### [INSTRUCTIONS FOR THE TASK]
Pull out every line below that holds the word "adenocarcinoma".

### [ENTRIES SUPPLIED]

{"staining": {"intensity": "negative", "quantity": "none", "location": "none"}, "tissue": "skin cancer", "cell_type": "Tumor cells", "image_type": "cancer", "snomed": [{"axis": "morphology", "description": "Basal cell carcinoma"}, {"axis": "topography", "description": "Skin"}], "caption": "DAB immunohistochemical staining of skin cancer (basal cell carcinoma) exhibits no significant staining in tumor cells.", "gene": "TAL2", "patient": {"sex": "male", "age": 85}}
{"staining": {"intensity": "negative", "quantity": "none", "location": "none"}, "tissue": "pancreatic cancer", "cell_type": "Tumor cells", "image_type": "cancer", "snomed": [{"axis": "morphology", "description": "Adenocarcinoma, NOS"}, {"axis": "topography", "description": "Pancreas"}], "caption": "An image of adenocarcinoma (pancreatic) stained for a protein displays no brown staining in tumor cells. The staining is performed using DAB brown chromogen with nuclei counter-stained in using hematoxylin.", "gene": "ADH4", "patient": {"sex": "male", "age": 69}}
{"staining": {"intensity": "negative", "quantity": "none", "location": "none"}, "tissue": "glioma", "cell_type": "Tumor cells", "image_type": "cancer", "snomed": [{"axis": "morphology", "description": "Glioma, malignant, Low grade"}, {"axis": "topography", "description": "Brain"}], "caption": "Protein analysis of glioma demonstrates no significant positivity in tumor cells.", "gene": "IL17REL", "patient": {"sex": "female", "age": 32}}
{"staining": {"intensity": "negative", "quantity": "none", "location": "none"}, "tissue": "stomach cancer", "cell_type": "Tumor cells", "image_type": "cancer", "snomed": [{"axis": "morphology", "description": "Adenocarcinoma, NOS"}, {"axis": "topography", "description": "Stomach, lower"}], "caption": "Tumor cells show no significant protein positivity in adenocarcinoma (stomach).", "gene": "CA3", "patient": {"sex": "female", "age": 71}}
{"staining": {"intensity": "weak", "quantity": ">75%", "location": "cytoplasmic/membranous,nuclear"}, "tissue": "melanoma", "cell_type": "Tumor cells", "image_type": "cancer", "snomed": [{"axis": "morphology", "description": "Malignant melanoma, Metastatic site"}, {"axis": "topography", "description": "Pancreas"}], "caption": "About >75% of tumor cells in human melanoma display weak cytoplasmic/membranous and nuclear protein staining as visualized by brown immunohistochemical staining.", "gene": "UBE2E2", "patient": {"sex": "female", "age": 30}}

### [ANSWER SECTION]
{"staining": {"intensity": "negative", "quantity": "none", "location": "none"}, "tissue": "pancreatic cancer", "cell_type": "Tumor cells", "image_type": "cancer", "snomed": [{"axis": "morphology", "description": "Adenocarcinoma, NOS"}, {"axis": "topography", "description": "Pancreas"}], "caption": "An image of adenocarcinoma (pancreatic) stained for a protein displays no brown staining in tumor cells. The staining is performed using DAB brown chromogen with nuclei counter-stained in using hematoxylin.", "gene": "ADH4", "patient": {"sex": "male", "age": 69}}
{"staining": {"intensity": "negative", "quantity": "none", "location": "none"}, "tissue": "stomach cancer", "cell_type": "Tumor cells", "image_type": "cancer", "snomed": [{"axis": "morphology", "description": "Adenocarcinoma, NOS"}, {"axis": "topography", "description": "Stomach, lower"}], "caption": "Tumor cells show no significant protein positivity in adenocarcinoma (stomach).", "gene": "CA3", "patient": {"sex": "female", "age": 71}}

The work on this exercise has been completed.